Your objective → Without including any picture, return the complete set of records exactly.

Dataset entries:

►

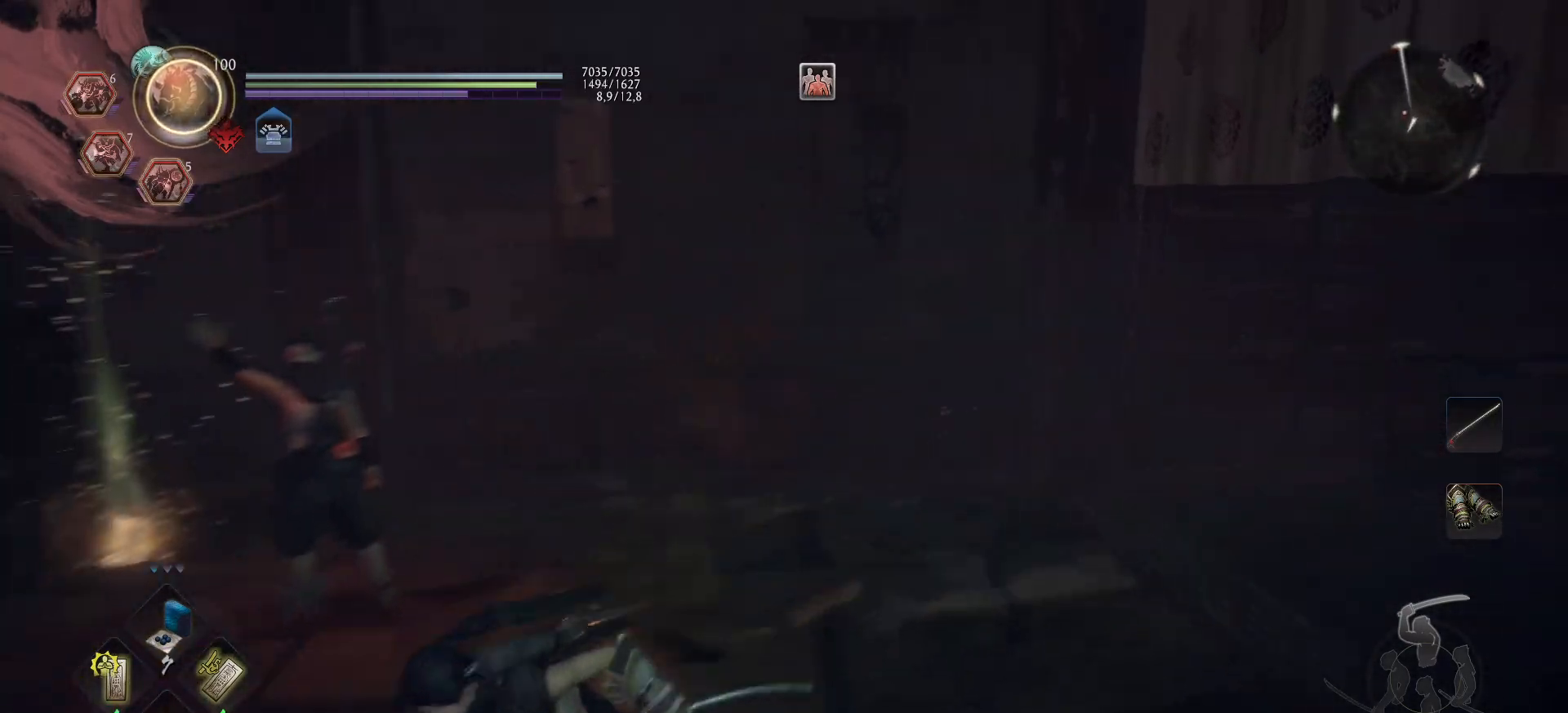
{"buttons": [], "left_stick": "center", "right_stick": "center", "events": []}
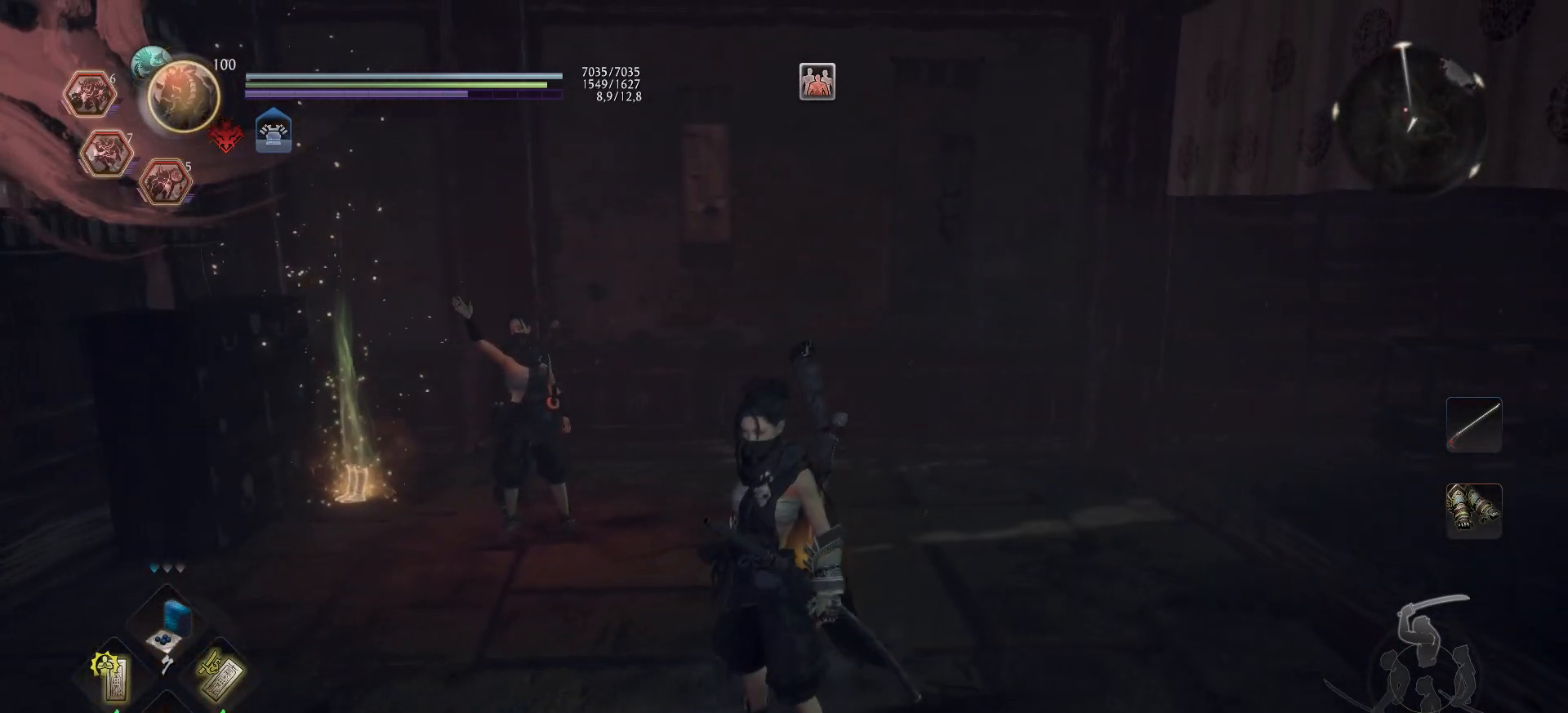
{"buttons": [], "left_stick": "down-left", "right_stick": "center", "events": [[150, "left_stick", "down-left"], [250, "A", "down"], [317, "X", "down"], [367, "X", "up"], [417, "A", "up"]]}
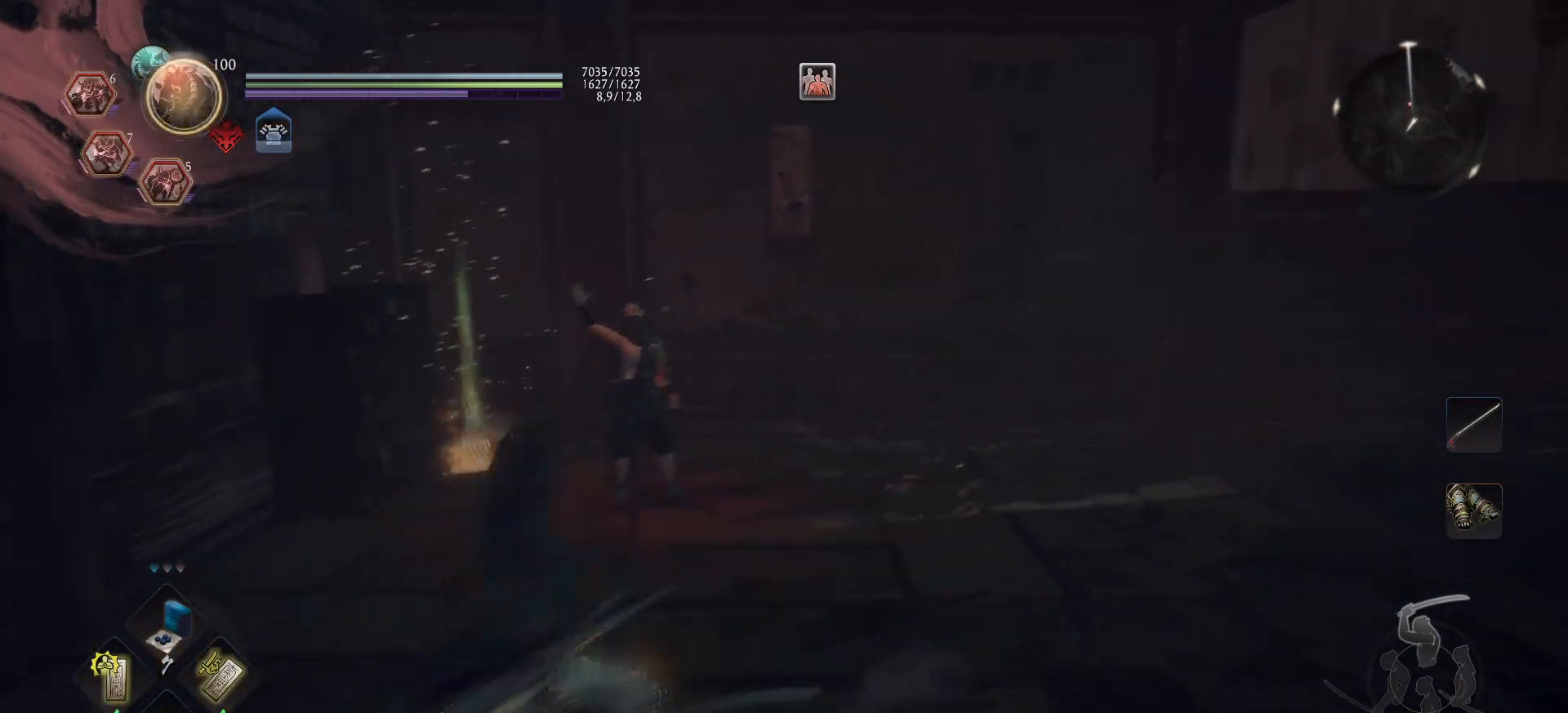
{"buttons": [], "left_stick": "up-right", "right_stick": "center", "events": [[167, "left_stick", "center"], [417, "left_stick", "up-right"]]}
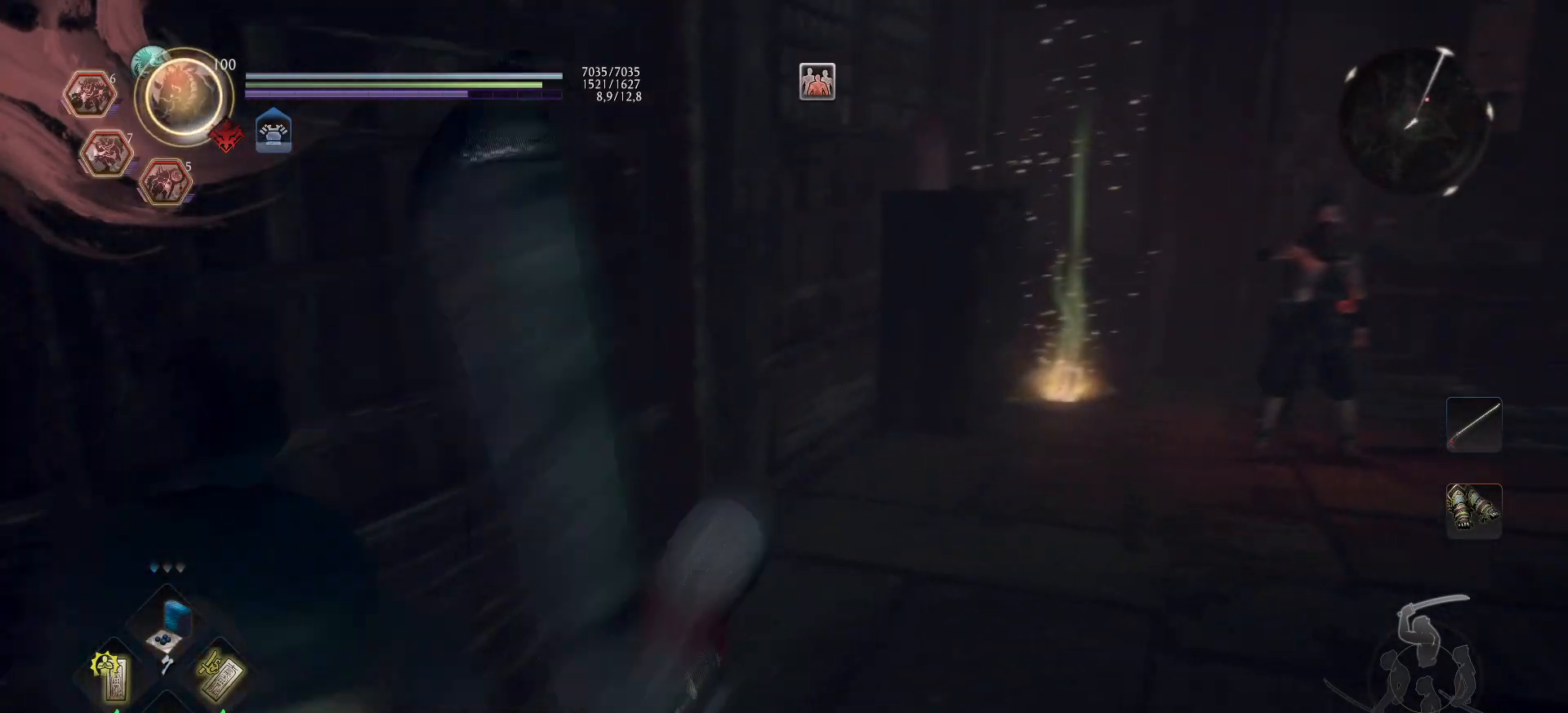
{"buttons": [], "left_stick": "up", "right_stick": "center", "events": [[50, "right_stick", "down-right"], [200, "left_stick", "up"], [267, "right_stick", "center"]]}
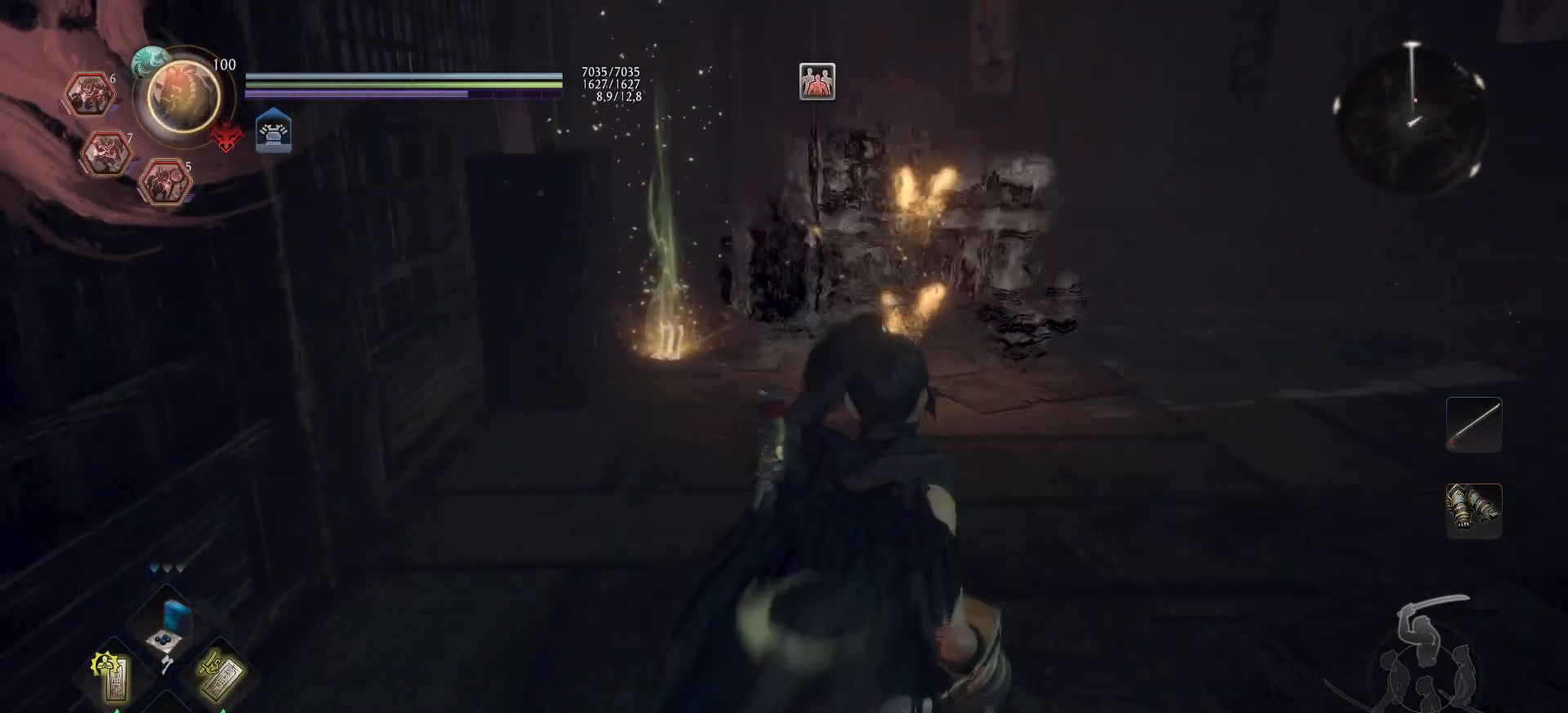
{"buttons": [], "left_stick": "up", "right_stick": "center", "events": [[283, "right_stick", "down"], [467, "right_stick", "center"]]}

◄

Solution for this task →
{"buttons": [], "left_stick": "center", "right_stick": "center", "events": []}
{"buttons": [], "left_stick": "down-left", "right_stick": "center", "events": [[150, "left_stick", "down-left"], [250, "A", "down"], [317, "X", "down"], [367, "X", "up"], [417, "A", "up"]]}
{"buttons": [], "left_stick": "up-right", "right_stick": "center", "events": [[167, "left_stick", "center"], [417, "left_stick", "up-right"]]}
{"buttons": [], "left_stick": "up", "right_stick": "center", "events": [[50, "right_stick", "down-right"], [200, "left_stick", "up"], [267, "right_stick", "center"]]}
{"buttons": [], "left_stick": "up", "right_stick": "center", "events": [[283, "right_stick", "down"], [467, "right_stick", "center"]]}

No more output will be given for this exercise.